L’écriture est originale. On a l’impression d’avoir affaire à un monologue intérieur, comme on peut en être la victime lorsqu’on n’est particulièrement anxieux, de ces ratiocinations qui vous ruinent une nuit de sommeil, avec une logique et un raisonnement en boucle, qui en général ne survivent pas aux petites heures du matin. Cela confine à la logorrhée , mais ce qui pourrait être lassant se transforme en une musique et l’on est entrainé dans une ritournelle de pensée , sans pouvoir en sortir. C’est très étrange, et pas désagréable. 

Quant au parcours de ce personnage remarquable par sa banalité, il semble orchestré par une sorte de nécessité métaphysique d’autant plus puissante qu’elle échappe à tout raisonnement. Comme une souris parasitée par un toxoplasmose et qui se livre avec entrain au chat qui la dévorera.


Le talent est indéniable, et le charme opère.



Bjørn Hansen décida alors de monter à Oslo pour suivre des études universitaires. En réalité, il manifestait un intérêt marqué pour l’art et la littérature, la philosophie et le sens de la vie ; néanmoins, il choisit d’étudier l’économie. Cela parce qu’il avait toujours été doué en calcul et en mathématiques, mais aussi parce qu’une sensation diffuse lui soufflait qu’il devait s’élever dans cette vie s’il ne voulait pas échouer dans la même pauvreté que ses parents ; il voulait en tout cas échapper à ce calvaire quotidien.

*

Son père se pencha pour prendre les valises et dit : – Oui, oui. Bon, on y va. Il prit les deux valises, sans que Peter proteste. Cette absence de réaction ne manqua pas de l’étonner. Mais, dans son esprit, son fils croyait certainement qu’il porterait les valises jusqu’à la voiture, elle-même certainement stationnée devant la gare. Or quand il précisa : – Je n’ai pas pris la voiture car c’est juste à côté, son fils ne fit pas mine de prendre ne fût-ce qu’une valise et lui laissa le soin de les porter toutes les deux, du reste pas aussi lourdes qu’il l’avait cru

*

C’était le DrSchiøtz qui avait tout organisé. Bjørn Hansen était l’acteur qui effectuait ses simulations, mais sous les instructions et les interprétations convaincantes du DrSchiøtz. La mise en scène la plus importante du médecin demeurait néanmoins d’empêcher Bjørn Hansen d’entrer en contact avec des personnes susceptibles de découvrir la supercherie : d’autres médecins, par exemple, consultés en l’absence du DrSchiøtz ; des kinésithérapeutes, des ergothérapeutes.
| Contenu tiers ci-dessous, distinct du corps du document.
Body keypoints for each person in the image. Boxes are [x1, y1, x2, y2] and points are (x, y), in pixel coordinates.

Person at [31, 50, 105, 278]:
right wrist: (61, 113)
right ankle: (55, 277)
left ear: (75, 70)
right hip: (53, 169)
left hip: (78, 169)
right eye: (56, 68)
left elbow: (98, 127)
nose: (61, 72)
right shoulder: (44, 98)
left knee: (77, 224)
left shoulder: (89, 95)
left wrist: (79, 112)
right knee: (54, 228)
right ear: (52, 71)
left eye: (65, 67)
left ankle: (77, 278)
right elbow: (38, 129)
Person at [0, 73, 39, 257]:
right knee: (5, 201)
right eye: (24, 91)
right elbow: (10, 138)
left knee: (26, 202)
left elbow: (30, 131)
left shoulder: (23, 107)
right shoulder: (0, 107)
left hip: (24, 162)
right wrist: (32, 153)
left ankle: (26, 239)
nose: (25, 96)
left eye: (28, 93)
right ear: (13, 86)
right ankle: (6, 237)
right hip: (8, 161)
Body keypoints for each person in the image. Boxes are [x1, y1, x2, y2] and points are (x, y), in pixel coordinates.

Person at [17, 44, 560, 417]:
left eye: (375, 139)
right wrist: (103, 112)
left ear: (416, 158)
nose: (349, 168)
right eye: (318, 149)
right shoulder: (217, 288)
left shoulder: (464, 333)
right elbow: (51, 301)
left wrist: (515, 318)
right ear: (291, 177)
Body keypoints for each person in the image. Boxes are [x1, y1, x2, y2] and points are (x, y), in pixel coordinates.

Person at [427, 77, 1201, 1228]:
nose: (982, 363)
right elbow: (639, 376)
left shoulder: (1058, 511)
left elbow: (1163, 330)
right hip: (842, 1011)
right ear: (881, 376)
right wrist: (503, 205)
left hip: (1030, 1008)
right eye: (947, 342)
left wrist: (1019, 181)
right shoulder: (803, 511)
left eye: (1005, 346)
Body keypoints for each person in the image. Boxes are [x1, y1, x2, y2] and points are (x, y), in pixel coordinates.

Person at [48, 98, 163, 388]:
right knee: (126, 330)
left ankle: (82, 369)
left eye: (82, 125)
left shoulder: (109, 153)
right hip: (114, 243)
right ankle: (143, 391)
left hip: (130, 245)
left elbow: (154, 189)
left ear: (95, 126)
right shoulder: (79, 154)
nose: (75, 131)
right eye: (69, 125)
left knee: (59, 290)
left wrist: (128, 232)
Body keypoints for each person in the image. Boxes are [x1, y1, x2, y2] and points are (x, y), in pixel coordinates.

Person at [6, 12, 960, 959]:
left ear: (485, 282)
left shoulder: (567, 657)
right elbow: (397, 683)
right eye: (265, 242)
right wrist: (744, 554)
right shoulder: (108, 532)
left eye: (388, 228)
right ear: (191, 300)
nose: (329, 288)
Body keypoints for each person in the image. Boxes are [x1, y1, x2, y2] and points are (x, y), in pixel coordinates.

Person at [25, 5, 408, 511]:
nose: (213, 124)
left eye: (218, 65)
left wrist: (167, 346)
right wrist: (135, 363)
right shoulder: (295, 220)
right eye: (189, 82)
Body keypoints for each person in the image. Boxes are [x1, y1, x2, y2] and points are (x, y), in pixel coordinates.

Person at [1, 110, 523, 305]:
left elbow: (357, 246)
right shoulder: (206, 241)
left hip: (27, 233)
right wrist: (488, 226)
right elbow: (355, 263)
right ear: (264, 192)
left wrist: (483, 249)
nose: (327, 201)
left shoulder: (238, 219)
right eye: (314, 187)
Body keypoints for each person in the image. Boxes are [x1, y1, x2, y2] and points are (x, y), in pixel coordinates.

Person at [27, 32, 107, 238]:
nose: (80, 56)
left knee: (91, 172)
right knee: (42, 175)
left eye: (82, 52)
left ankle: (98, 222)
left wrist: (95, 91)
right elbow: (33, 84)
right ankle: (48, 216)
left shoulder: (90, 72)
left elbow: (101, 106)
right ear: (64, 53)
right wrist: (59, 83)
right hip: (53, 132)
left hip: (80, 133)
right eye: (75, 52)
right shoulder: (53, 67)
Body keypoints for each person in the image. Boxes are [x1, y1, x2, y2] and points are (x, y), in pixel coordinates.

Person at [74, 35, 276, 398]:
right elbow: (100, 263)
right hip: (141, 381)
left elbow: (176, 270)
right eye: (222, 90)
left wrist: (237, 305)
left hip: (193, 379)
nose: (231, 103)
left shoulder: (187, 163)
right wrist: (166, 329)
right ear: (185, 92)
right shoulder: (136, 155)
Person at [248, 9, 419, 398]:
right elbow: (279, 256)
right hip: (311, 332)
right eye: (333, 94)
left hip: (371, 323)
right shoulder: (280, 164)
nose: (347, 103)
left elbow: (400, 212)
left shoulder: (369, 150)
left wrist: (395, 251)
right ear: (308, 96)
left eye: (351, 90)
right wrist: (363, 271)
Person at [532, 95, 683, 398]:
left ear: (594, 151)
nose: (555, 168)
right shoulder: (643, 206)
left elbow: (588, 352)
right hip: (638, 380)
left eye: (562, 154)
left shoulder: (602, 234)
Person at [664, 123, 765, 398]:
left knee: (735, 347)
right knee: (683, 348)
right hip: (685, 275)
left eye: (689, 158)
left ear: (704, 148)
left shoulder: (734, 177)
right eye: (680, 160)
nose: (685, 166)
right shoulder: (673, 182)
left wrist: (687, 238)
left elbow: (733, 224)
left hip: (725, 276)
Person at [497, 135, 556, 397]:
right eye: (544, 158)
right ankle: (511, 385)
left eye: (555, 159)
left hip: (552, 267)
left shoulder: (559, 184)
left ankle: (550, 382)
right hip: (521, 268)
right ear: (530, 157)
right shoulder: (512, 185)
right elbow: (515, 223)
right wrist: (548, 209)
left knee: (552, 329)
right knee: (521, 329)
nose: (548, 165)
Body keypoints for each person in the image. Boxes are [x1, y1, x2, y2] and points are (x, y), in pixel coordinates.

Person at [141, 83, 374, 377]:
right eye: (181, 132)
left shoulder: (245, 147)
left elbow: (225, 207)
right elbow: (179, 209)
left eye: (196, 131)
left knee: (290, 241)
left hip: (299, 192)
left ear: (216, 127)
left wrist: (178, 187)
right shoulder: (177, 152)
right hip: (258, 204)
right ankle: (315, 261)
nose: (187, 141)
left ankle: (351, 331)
Dag Solstad est né en 1941 à Sandefjord en Norvège. Il s'inscrit dans ce courant d'écrivains norvégiens et scandinaves qui ont repris le stream of consciouness, et excelle pour sa capacité à analyser la conscience moderne. Son écriture, faite de lancinantes ritournelles, est souvent comparée à celle de Thomas Bernhard. Auteur d'une trentaine de livres, il est le seul auteur norvégien à avoir obtenu trois fois le prix de la Critique littéraire norvégienne. Il est également récipiendaire du prix de Littérature du Conseil nordique en 1989 pour Roman 1987 et en 2017, pour l'ensemble de son oeuvre, du prix nordique de l'Académie suédoise, considéré comme le " petit Nobel ". Onzième roman, livre dix-huit a été traduit dans vingt-trois langues. Son seul autre roman traduit à ce jour en français, Honte et dignité, (Les Allusifs, 2008) avait été nommé à sa sortie au prix Femina.